The Corsair had been a bit tricky to start since it’s last outing to Blandford before Christmas. Unfortunately, it let me down on New Years Day as I had planned to go to a classic meet at Sturminster Newton but it failed to start and I drained the battery in the process. A couple of weeks later, with the battery on trickle charge, I tried it again and after several turn overs I just caught it enough for it to cough in to life on minimal choke and after several pumps of the accelerator (gas) pedal.
With the Corsair being over 40 years old, and classed in the UK as a historic vehicle, it is exempt from the MOT (UK certificate of road worthiness). For the princely sum of £35, I saw it as an hour of an inspectors time to check for any obvious flaws or problems with the safety of the car. It was also an opportunity for me to view the underside for myself (without lying on my back) and see where the oil leaks were all coming from, which were flagged up as advisories.
The MOT inspector sorted out the slack in my steering idler arm by adding a washer and therefore firming that up. There were no other major concerns and the Corsair passed the test, however a front shock absorber was showing signs of deterioration and hopefully I’ll be able to obtain a replacement pair over the course of the year.

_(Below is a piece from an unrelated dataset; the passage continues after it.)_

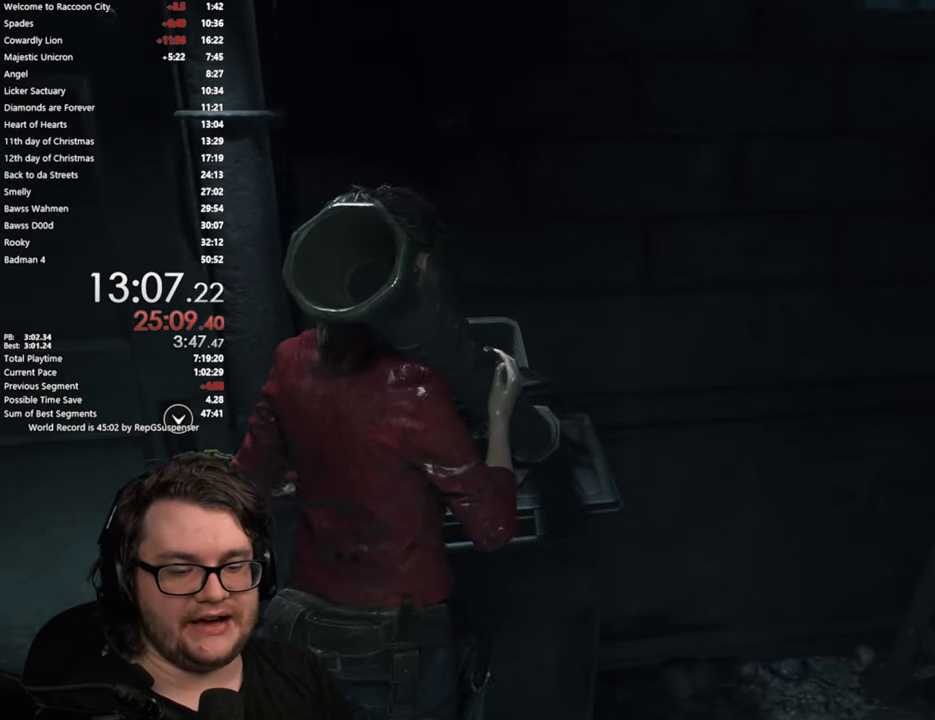
{"buttons": ["L3"], "left_stick": "left", "right_stick": "center", "button_events": [[433, "L3", "down"]]}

The oil leaks are likely to be front and rear crankshaft oil seals. The brake test appeared to be good and evenly balanced for the fronts and rears As well as the hand brake, which was put to the test last month parked outside Screwfix in Blandford.
So, I now have piece of mind for the safety aspect of the Corsair and future jobs that really need to be sorted this year. I just need it to warm up a bit more to take the strain off the battery for cold starting.